The ranks of DoH opponents aren’t filled only with self-interested corporations. Cybersecurity professionals argue that encrypting DNS requests will make it harder to spot intrusions and malware on their networks, without truly giving web users a more private experience. Meanwhile, encrypted DNS advocates say that these concerns are overblown, especially for large companies that can just set up their own encrypted DNS resolver to access local traffic as before—although those measures aren’t necessarily feasible for the majority of organizations.
“There are real operational and security implications of both DoH and DoT,” says Roland Dobbins, a principal engineer at Netscout Arbor. “Everyone needs to consider that things like identifying compromised devices and defending DNS infrastructure from DDoS attacks could become much more complex and costly.”
DDoS attacks on DNS servers can have very real consequences. For example, a massive 2016 assault on the DNS provider Dyn caused widespread connectivity outages on the East Coast of the United States and around the country.
Researchers have already spotted malware built to evade detection by connecting to command and control servers using encrypted DNS requests. And another major concern is that if hackers were to compromise a trusted DNS resolver, they would be able to pull off devastating DNS hijacking attacks that wouldn’t be detectable to the outside world. A similar issue already exists when hackers compromise the “certificate authorities” that underpin general HTTPS web encryption.

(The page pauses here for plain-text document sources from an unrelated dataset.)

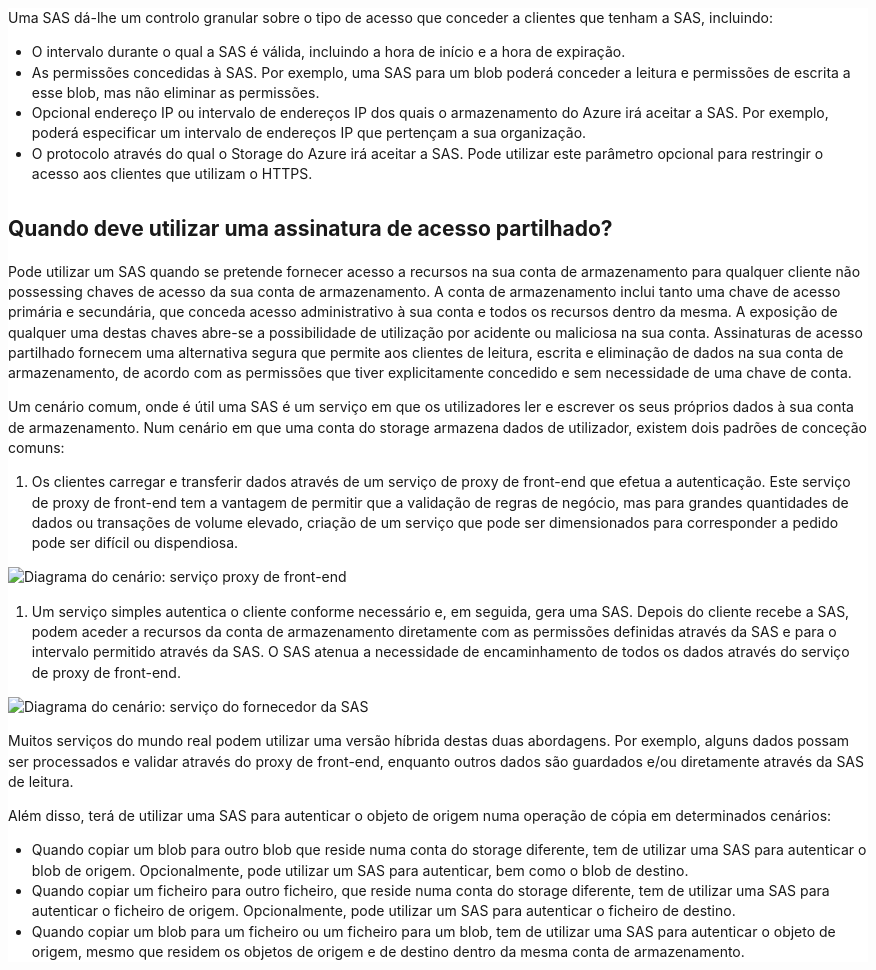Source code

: Uma SAS dá-lhe um controlo granular sobre o tipo de acesso que conceder a clientes que tenham a SAS, incluindo:

* O intervalo durante o qual a SAS é válida, incluindo a hora de início e a hora de expiração.
* As permissões concedidas à SAS. Por exemplo, uma SAS para um blob poderá conceder a leitura e permissões de escrita a esse blob, mas não eliminar as permissões.
* Opcional endereço IP ou intervalo de endereços IP dos quais o armazenamento do Azure irá aceitar a SAS. Por exemplo, poderá especificar um intervalo de endereços IP que pertençam a sua organização.
* O protocolo através do qual o Storage do Azure irá aceitar a SAS. Pode utilizar este parâmetro opcional para restringir o acesso aos clientes que utilizam o HTTPS.

## <a name="when-should-you-use-a-shared-access-signature"></a>Quando deve utilizar uma assinatura de acesso partilhado?
Pode utilizar um SAS quando se pretende fornecer acesso a recursos na sua conta de armazenamento para qualquer cliente não possessing chaves de acesso da sua conta de armazenamento. A conta de armazenamento inclui tanto uma chave de acesso primária e secundária, que conceda acesso administrativo à sua conta e todos os recursos dentro da mesma. A exposição de qualquer uma destas chaves abre-se a possibilidade de utilização por acidente ou maliciosa na sua conta. Assinaturas de acesso partilhado fornecem uma alternativa segura que permite aos clientes de leitura, escrita e eliminação de dados na sua conta de armazenamento, de acordo com as permissões que tiver explicitamente concedido e sem necessidade de uma chave de conta.

Um cenário comum, onde é útil uma SAS é um serviço em que os utilizadores ler e escrever os seus próprios dados à sua conta de armazenamento. Num cenário em que uma conta do storage armazena dados de utilizador, existem dois padrões de conceção comuns:

1. Os clientes carregar e transferir dados através de um serviço de proxy de front-end que efetua a autenticação. Este serviço de proxy de front-end tem a vantagem de permitir que a validação de regras de negócio, mas para grandes quantidades de dados ou transações de volume elevado, criação de um serviço que pode ser dimensionados para corresponder a pedido pode ser difícil ou dispendiosa.

  ![Diagrama do cenário: serviço proxy de front-end](./media/storage-dotnet-shared-access-signature-part-1/sas-storage-fe-proxy-service.png)   

1. Um serviço simples autentica o cliente conforme necessário e, em seguida, gera uma SAS. Depois do cliente recebe a SAS, podem aceder a recursos da conta de armazenamento diretamente com as permissões definidas através da SAS e para o intervalo permitido através da SAS. O SAS atenua a necessidade de encaminhamento de todos os dados através do serviço de proxy de front-end.

  ![Diagrama do cenário: serviço do fornecedor da SAS](./media/storage-dotnet-shared-access-signature-part-1/sas-storage-provider-service.png)   

Muitos serviços do mundo real podem utilizar uma versão híbrida destas duas abordagens. Por exemplo, alguns dados possam ser processados e validar através do proxy de front-end, enquanto outros dados são guardados e/ou diretamente através da SAS de leitura.

Além disso, terá de utilizar uma SAS para autenticar o objeto de origem numa operação de cópia em determinados cenários:

* Quando copiar um blob para outro blob que reside numa conta do storage diferente, tem de utilizar uma SAS para autenticar o blob de origem. Opcionalmente, pode utilizar um SAS para autenticar, bem como o blob de destino.
* Quando copiar um ficheiro para outro ficheiro, que reside numa conta do storage diferente, tem de utilizar uma SAS para autenticar o ficheiro de origem. Opcionalmente, pode utilizar um SAS para autenticar o ficheiro de destino.
* Quando copiar um blob para um ficheiro ou um ficheiro para um blob, tem de utilizar uma SAS para autenticar o objeto de origem, mesmo que residem os objetos de origem e de destino dentro da mesma conta de armazenamento.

Firefox and Chrome are still in the experimental phases of testing encrypted DNS, so most of your connections likely won’t take advantage of it for now anyway, and there are still ways to opt out of using it at all. But as with the push to get websites to adopt HTTPS encryption, encrypted DNS will likely move forward now if Chrome and Firefox find that the change doesn’t have too much of an impact on speed or reliability for users.